Yon was on the scene but did not go inside the Capitol. “I was outside the building, watching the activities out there,” he said.
There are different elements of Antifa, and the one seen at the Capitol was described by Yon as an “A-Team” of Antifa’s special forces used only to carry out special actions. This is a different element than the Antifa groups that were seen in riots in Portland or in the occupied zone there, he explained.
“They’re well trained, they’re well organized, they show up with the gear that they need. They’ve got the statements ready to say ... They come out, they make great statements for the camera, sound bites. These guys are professionals,” Yon said about Antifa’s A-Team.
Antifa uses agent provocateurs with a typical tactic of showing up at a protest wearing their enemy’s clothing, waving their enemy’s flags, and doing things which are commonly called “false flag operations,” said Yon, who has deep insights into Antifa and their tactics.
Agent provocateurs may come to an already arranged protest and harness the energy of the gathering or they may also arrange a protest under the false flag of their enemy, Yon said. But in this case, Trump supporters had a real rally.
After President Donald Trump gave a speech at the Ellipse, his supporters marched over 30-45 minutes to get to the next rally at the Capitol building. At that time, Yon started seeing some people guiding the crowd. Those people who were saying “come forward, keep coming ... go over the wall,” were agent provocateurs (APs), Yon said.
The APs had taken down the bike rack barriers set up for the rally attendees at the Capitol and used those to make ladders to help protesters go over the wall, Yon said. He saw APs waving huge Trump flags and saying: “This is your job. This is your chance. Stand up for your country.”
“He who has the microphone has the power,” Yon said. “Once people get riled up, they'll do it. Because we’re humans and we will go with the herd,” he added.
Yon also saw Trump supporters saying, “there is Antifa here.” When Antifa started attacking the police, protesters at the rally the supporters said, “that’s not us, that’s Antifa,” Yon continued. He witnessed protesters in front of him saying, “there’s Antifa here. They’re doing this. Antifa are making us look bad, be careful.”
He also saw on an Epoch Times video “a guy with a Trump sticker on the back of his helmet starting to break the window with a truncheon“ while another person who appeared ”to be a Trump supporter comes to bear hug him and grab him back.”

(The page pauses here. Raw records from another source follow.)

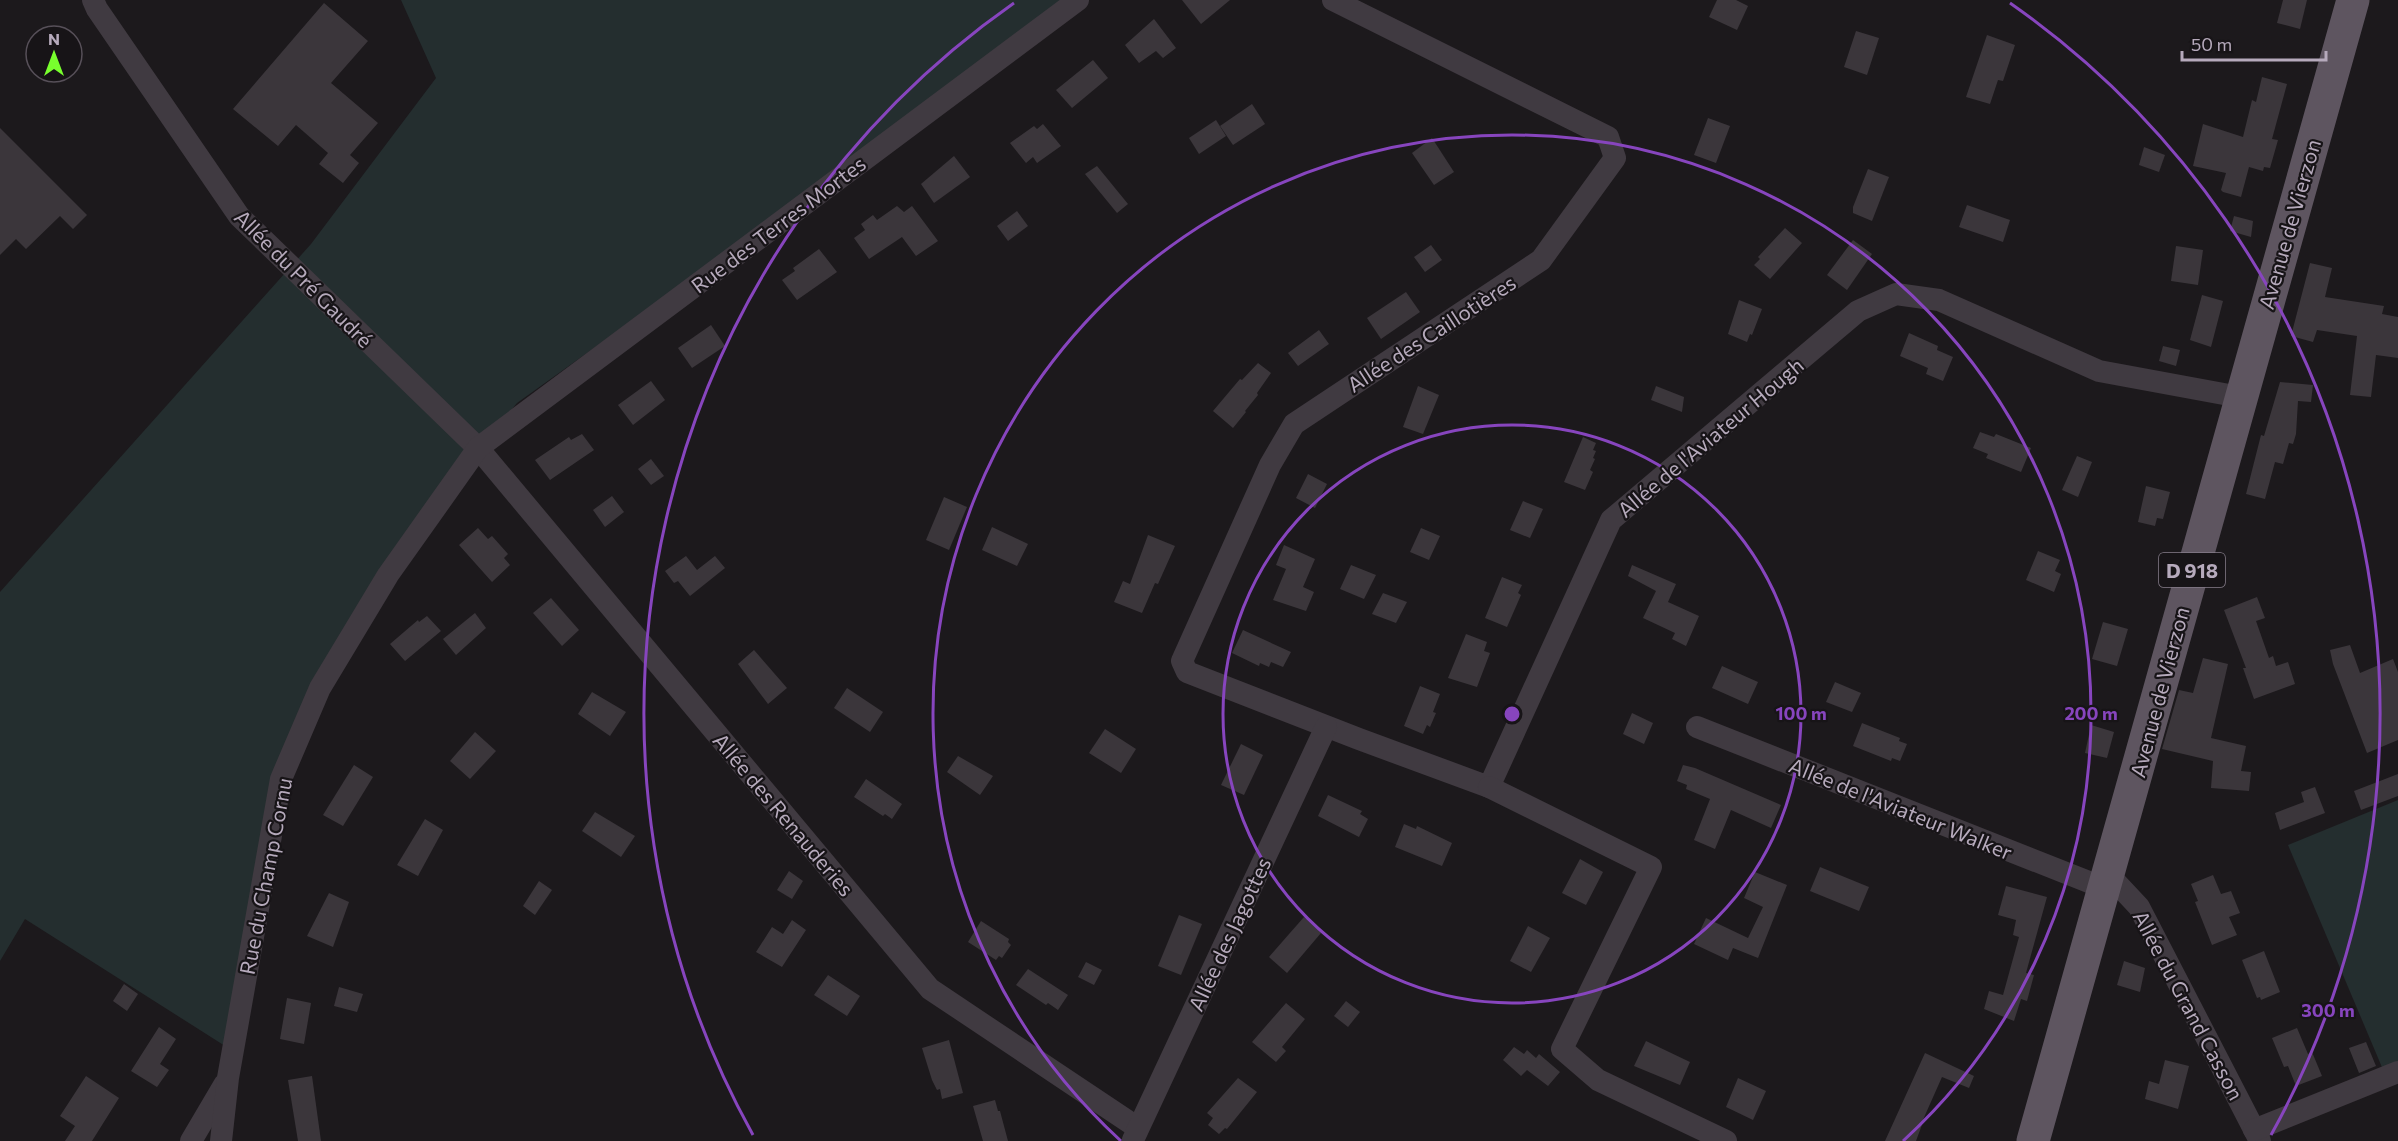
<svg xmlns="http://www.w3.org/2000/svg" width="2398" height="1141" font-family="Commissioner,sans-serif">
  <rect width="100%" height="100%" fill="#1c191c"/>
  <g fill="#242e2f">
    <path d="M401,0H1081L517,403L421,521L284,778L233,1051L25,919L0,961V592L311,244L436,78Z"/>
    <path d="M2398,800V1066L2384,1072L2288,845Z"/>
  </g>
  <g fill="#3b363b">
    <path d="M1182,0H1230L1201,24Z"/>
    <path d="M1717,0H1736L1748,6L1737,30L1709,17Z"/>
    <path d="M2283,0H2307L2300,29L2277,23Z"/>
    <path d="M324,3L368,41L331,83L378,123L350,155L359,163L343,183L319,164L328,153L296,125L278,146L233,109Z"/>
    <path d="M1154,19L1176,48L1163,58L1156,51L1139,63L1125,45Z"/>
    <path d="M1856,31L1879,38L1867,75L1844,67Z"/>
    <path d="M1987,35L2015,45L2003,81L1998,80L1990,104L1966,97Z"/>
    <path d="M1093,60L1108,78L1072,108L1056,90Z"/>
    <path d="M2262,77L2287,84L2272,139L2278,140L2270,168L2264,167L2263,171L2249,167L2241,197L2223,192L2221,190L2226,173L2193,166L2203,124L2243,137L2252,100L2256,102Z"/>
    <path d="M1252,104L1265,124L1233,145L1220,126Z"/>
    <path d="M1708,118L1730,126L1716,163L1694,155Z"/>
    <path d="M1216,120L1226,136L1199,154L1189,138Z"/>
    <path d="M1043,124L1061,146L1037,163L1033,157L1026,163L1010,143L1034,126L1037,129Z"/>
    <path d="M0,128L87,215L73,229L60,216L26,249L16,239L0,255Z"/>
    <path d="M1432,138L1454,172L1434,185L1412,153Z"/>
    <path d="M2144,147L2165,155L2159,172L2139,165Z"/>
    <path d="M954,156L970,177L934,203L921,184Z"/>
    <path d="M1097,166L1128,204L1117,213L1085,174Z"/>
    <path d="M1868,169L1889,177L1872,221L1853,213V207Z"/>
    <path d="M1967,205L2010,220L2003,242L1959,227Z"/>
    <path d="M897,206L904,212L912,206L938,241L916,256L902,237L869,259L854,238L865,230L861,224L873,215L877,220Z"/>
    <path d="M1017,211L1028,226L1008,241L997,226Z"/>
    <path d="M2234,216L2253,221L2251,237L2230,231Z"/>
    <path d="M1785,228L1802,243L1770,279L1754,265L1760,259L1758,257Z"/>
    <path d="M1853,240L1872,254L1847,290L1827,275Z"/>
    <path d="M1431,245L1442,260L1425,272L1414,257Z"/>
    <path d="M2176,246L2203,250L2198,285L2171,281Z"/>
    <path d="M819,249L837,272L797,300L782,280L795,271L793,268Z"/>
    <path d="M2310,263L2332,268L2325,297L2384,306L2382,314L2398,317V358L2376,355L2371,397L2350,395L2357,336L2317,330L2313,342L2291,336Z"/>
    <path d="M1406,292L1420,312L1381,339L1367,318Z"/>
    <path d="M2202,295L2223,301L2211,347L2190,340Z"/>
    <path d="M1739,300L1762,309L1752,335L1750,334L1747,342L1728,334Z"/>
    <path d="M711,325L725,346L692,368L678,348Z"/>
    <path d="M1319,330L1329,344L1298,366L1288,353Z"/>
    <path d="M1909,333L1938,346L1937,350L1953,357L1943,381L1926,374L1928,368L1900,356Z"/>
    <path d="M2163,346L2180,350L2176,366L2159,361Z"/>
    <path d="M1258,363L1271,373L1257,393L1258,395L1245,411L1246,412L1233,428L1213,411L1240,379L1242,380Z"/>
    <path d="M651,381L665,400L633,425L618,405Z"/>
    <path d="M2280,382L2313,385L2311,402L2298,401L2296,434L2293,444L2289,443L2283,464L2275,462L2265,499L2246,494L2261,435L2264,436Z"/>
    <path d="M1418,386L1439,395L1423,434L1403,427Z"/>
    <path d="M1656,386L1684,397L1682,412L1651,400Z"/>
    <path d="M1980,432L1994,437L1996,434L2031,448L2021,472L1986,458L1988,454L1973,448Z"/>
    <path d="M582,434L594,450L550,480L535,460L569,437L571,440Z"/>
    <path d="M1583,437L1596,443L1593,450L1596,451L1593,458L1595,459L1590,470L1593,472L1585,490L1564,482Z"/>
    <path d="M2077,456L2092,462L2078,497L2062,490Z"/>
    <path d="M651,459L664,476L651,485L638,469Z"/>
    <path d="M1308,474L1327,484L1315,508L1296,498Z"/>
    <path d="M2146,486L2170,492L2163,519L2157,518L2155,526L2138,522Z"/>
    <path d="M612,496L624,512L605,527L593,510Z"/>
    <path d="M944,497L967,507L949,550L926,540Z"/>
    <path d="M1523,501L1543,509L1530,538L1510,530Z"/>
    <path d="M992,527L1028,544L1017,566L982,550Z"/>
    <path d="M478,528L488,539L492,536L508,554L504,558L510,565L492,582L459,545Z"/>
    <path d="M1421,528L1440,536L1429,560L1410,552Z"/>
    <path d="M1148,535L1175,546L1158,584L1155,583L1142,613L1114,602L1123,581L1130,584Z"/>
    <path d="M1284,545L1315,559L1303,587L1314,592L1306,611L1273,600L1286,569L1276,565Z"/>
    <path d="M2038,551L2060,560L2055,571L2061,574L2054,592L2026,580Z"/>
    <path d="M686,556L697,570L715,556L725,568L690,596L678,581L674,583L665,571Z"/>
    <path d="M1351,565L1376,575L1364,599L1340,589Z"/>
    <path d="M1632,565L1676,584L1668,602L1699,616L1686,646L1672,639L1675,633L1643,618L1656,591L1628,576Z"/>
    <path d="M1502,577L1522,585L1518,593L1521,595L1507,627L1485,618Z"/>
    <path d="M1383,593L1407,602L1396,623L1372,614Z"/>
    <path d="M2257,597L2265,618L2256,621L2269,658L2273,656L2276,666L2288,662L2295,684L2254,699L2243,668H2246L2224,610Z"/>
    <path d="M551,598L579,630L562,646L533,613Z"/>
    <path d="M475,613L486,628L456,655L443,639Z"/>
    <path d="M427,616L441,631L405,661L390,644L418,620L419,622Z"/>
    <path d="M2103,622L2128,629L2117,666L2092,659Z"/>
    <path d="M1243,630L1291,652L1283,667L1271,662L1269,667L1260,663L1259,666L1232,653Z"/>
    <path d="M1466,634L1487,642L1484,651L1490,653L1477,687L1448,678Z"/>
    <path d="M2350,645L2360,673L2393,659L2398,672V740L2367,753L2333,664L2330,650Z"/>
    <path d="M754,650L787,688L768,704L738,664Z"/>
    <path d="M2203,658L2228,664L2211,738L2246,746L2241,771L2251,772L2249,791L2211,788L2213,761L2162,749L2179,690L2193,693Z"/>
    <path d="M1722,666L1758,682L1748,704L1712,688Z"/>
    <path d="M1835,682L1861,693L1852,712L1826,702Z"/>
    <path d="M1420,686L1440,694L1433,712L1436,713L1430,727L1427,725L1423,734L1404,726Z"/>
    <path d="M847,688L883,712L870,732L834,708Z"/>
    <path d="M592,692L626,712L610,736L578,714Z"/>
    <path d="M1632,713L1653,723L1644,744L1623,734Z"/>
    <path d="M1862,723L1900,738L1899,741L1907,744L1900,761L1892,758L1891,761L1853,746Z"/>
    <path d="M2091,725L2114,732L2107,758L2085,753Z"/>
    <path d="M1105,729L1136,749L1121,773L1089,753Z"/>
    <path d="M475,732L496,751L470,779L450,761Z"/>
    <path d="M1241,744L1263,755L1244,795L1221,785Z"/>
    <path d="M958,756L993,776L980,795L947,772Z"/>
    <path d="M354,765L373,777L343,826L323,815Z"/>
    <path d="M1683,765L1695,768L1781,805L1771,828L1731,810L1715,849L1694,840L1710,799L1686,789L1687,785L1677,781Z"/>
    <path d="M2398,774V796L2361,810L2354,791Z"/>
    <path d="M866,779L902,804L892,819L885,814L883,816L854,797Z"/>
    <path d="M2315,787L2325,813L2280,830L2275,813L2304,802L2301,792Z"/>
    <path d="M1328,795L1362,811L1360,814L1368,819L1359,837L1318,816Z"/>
    <path d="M595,812L635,836L621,857L582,831Z"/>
    <path d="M425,819L443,830L418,876L397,865Z"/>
    <path d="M1404,824L1416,829L1417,826L1452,843L1442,866L1395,847Z"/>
    <path d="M1580,859L1603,872L1586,905L1562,893Z"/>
    <path d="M1820,867L1869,887L1859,911L1810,891Z"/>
    <path d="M789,871L803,881L792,899L777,890Z"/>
    <path d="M1755,872L1787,885L1758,958L1733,948L1728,960L1694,944L1706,918L1748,938L1763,907L1744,898Z"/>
    <path d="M2213,875L2221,894L2231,891L2240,913L2229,917L2237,935L2212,945L2195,902L2198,901L2191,884Z"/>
    <path d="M539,881L552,890L535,915L523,906Z"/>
    <path d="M2006,886L2047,897L2026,973L2034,975L2027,1001L2021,999L2014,1021L1984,1009L1989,991L2003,995L2019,937L2013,935L2016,920L1998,915Z"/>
    <path d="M329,893L349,902L333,947L307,936Z"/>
    <path d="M1179,915L1202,924L1181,975L1158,966Z"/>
    <path d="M1304,917L1321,933L1287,973L1269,957Z"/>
    <path d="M792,920L806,930L782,967L756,952L772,927L783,934Z"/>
    <path d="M981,921L1009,939L1008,942L1011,945L1002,958L999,956L996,960L968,942Z"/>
    <path d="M1528,926L1550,938L1531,972L1510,961Z"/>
    <path d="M2264,951L2280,992L2261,1000L2260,997L2257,998L2242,960Z"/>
    <path d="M2124,961L2145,968L2140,992L2117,985Z"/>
    <path d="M1086,962L1102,970L1094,985L1078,977Z"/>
    <path d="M1028,969L1068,995L1058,1010L1048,1003L1046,1005L1016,985Z"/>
    <path d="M828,975L860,996L847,1016L814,995Z"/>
    <path d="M124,984L138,994L127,1011L113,1001Z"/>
    <path d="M339,987L363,994L357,1012L334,1006Z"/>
    <path d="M287,998L311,1003L304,1044L280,1039Z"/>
    <path d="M1346,1001L1360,1012L1348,1027L1334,1016Z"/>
    <path d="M1286,1003L1305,1019L1282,1047L1286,1051L1276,1062L1252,1042Z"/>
    <path d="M159,1027L176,1039L160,1064L169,1070L157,1087L131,1071Z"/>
    <path d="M2297,1028L2308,1054L2312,1052L2322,1076L2296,1086L2288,1066L2284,1067L2272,1038Z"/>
    <path d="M949,1040L963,1093L942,1099L940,1089L937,1090L932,1080L922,1048Z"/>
    <path d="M1646,1041L1690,1062L1680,1085L1634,1066Z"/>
    <path d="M2366,1042L2376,1066L2359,1073L2349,1048Z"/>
    <path d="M1514,1047L1524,1054L1527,1050L1536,1058L1539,1054L1560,1072L1548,1086L1527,1070L1521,1076L1503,1060Z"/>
    <path d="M1925,1053L1974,1076L1969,1088L1942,1077L1922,1122H1923L1916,1141H1885Z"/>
    <path d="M2165,1060L2189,1066L2178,1109L2145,1099L2149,1081L2159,1084Z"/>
    <path d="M86,1076L119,1098L92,1141H65L75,1126L60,1116Z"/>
    <path d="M312,1076L321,1141H298L288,1080Z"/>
    <path d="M1238,1078L1257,1092L1227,1129L1225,1128L1219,1134L1208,1125L1213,1118L1207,1113Z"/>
    <path d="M1738,1078L1766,1091L1753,1120L1726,1107Z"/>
    <path d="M995,1100L998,1111H1000L1008,1141H983L973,1106Z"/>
  </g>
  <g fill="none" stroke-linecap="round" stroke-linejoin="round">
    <g stroke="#403a41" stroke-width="22">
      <path d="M93,0L97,9L239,216L478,448L930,989L1138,1128"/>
      <path d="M1333,0L1608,137L1615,158L1541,260L1294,424L1270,465L1182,661L1187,672L1359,739L1489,787L1611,520L1858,311L1896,294L1939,300L2099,371L2240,397"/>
      <path d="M1697,727L2104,888"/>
      <path d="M1489,787L1651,867L1562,1049L1598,1080L1726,1141"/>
      <path d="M2109,875L2139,907L2260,1141"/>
      <path d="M2254,1130L2398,1072"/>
      <path d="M1133,1140L1326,727"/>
      <path d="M191,1141L224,1085"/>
      <path d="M221,1141L228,1078L281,779L320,688L388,575L478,448L1078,0"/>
    </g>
    <path stroke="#5e5560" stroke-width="33" d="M2033,1141L2353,0"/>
  </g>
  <g fill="none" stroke="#8745be" stroke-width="3">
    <circle cx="1512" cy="714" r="289"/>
    <path d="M1121 1141A579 579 0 1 1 1903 1141"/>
    <path d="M753 1135A868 868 0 0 1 1014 3M2010 3A868 868 0 0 1 2271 1135"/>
  </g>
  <g text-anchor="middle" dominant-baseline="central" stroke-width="4.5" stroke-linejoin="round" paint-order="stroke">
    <rect fill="#171417" stroke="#867d8a" stroke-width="1.5" x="2159" y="553" width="66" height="34" rx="4.5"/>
    <g font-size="20" font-weight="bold" fill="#b6aabc">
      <text x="2192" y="570">D 918</text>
    </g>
    <g font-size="21" fill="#b6aabc" stroke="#171417">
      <text transform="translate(778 224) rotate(-37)">Rue des Terres Mortes</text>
      <text transform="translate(2289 224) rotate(-74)">Avenue de Vierzon</text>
      <text transform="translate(304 278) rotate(45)">Allée du Pré Gaudré</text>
      <text transform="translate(1431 333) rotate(-33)">Allée des Caillotières</text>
      <text transform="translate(1710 437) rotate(-40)">Allée de l'Aviateur Hough</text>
      <text transform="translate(2159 692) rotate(-75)">Avenue de Vierzon</text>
      <text transform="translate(1901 808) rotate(22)">Allée de l'Aviateur Walker</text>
      <text transform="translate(784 814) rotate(50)">Allée des Renauderies</text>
      <text transform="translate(265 876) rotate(-79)">Rue du Champ Cornu</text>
      <text transform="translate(1229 934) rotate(-65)">Allée des Jagottes</text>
      <text transform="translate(2189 1005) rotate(62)">Allée du Grand Casson</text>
    </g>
  </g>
  <circle cx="1512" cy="714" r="9" fill="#8745be" stroke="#171417" stroke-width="3"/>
  <g font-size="18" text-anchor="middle" font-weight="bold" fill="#8745be" stroke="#171417" stroke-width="4.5" stroke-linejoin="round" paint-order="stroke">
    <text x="1801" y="720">100 m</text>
    <text x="2091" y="720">200 m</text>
    <text x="2328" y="1017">300 m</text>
  </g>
  <g transform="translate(54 54)"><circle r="28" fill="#171417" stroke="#575059" stroke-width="1.5"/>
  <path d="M0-4.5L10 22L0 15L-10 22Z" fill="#78ff2d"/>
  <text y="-9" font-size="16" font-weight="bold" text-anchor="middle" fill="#b6aabc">N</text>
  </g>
  <path d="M2182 51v9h144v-9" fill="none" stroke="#b6aabc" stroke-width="3"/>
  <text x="2191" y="51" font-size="18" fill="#b6aabc" stroke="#171417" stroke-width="4.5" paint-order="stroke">50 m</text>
</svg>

“These are clear agent provocateur actions,” Yon said adding “It’s an old technique that goes back centuries.”
On that day, he observed that when instigators were leading protesters into action and breaking down doors, many Trump supporters were saying “don’t break anything, don’t steal anything.”
One of the Antifa tactics is changing clothes on the scene to make it more difficult to track them, Yon said. They can go to the action in one set of clothes, change later, and emerge as a different person.
Yon saw in Hong Kong protesters often changing their clothes under umbrellas. There were no umbrellas in the Jan. 6 protest, but Yon saw one individual changing clothes under a flag. “That’s a common Hong Kong tactic, to bring a change of clothes in your backpack” or to wear two sets of clothes, and take one off during the action, Yon explained.
However, they rarely change shoes. They usually have the same shoes which can be used as identifying markers for the members of the same Antifa cell.
Antifa learned this tactic from Hong Kong protesters and even bragged that “they brought a lot of the tactics back from Hong Kong to the United States,” explained Yon, who spent about seven months in Hong Kong during the pro-democracy protests and was in about 100 major protests and many smaller ones.
The Hong Kong protesters’ resistance had the moral high ground, they did not steal or break people’s shops, Yon said adding that “Antifa is the opposite. They’re clearly criminal elements.”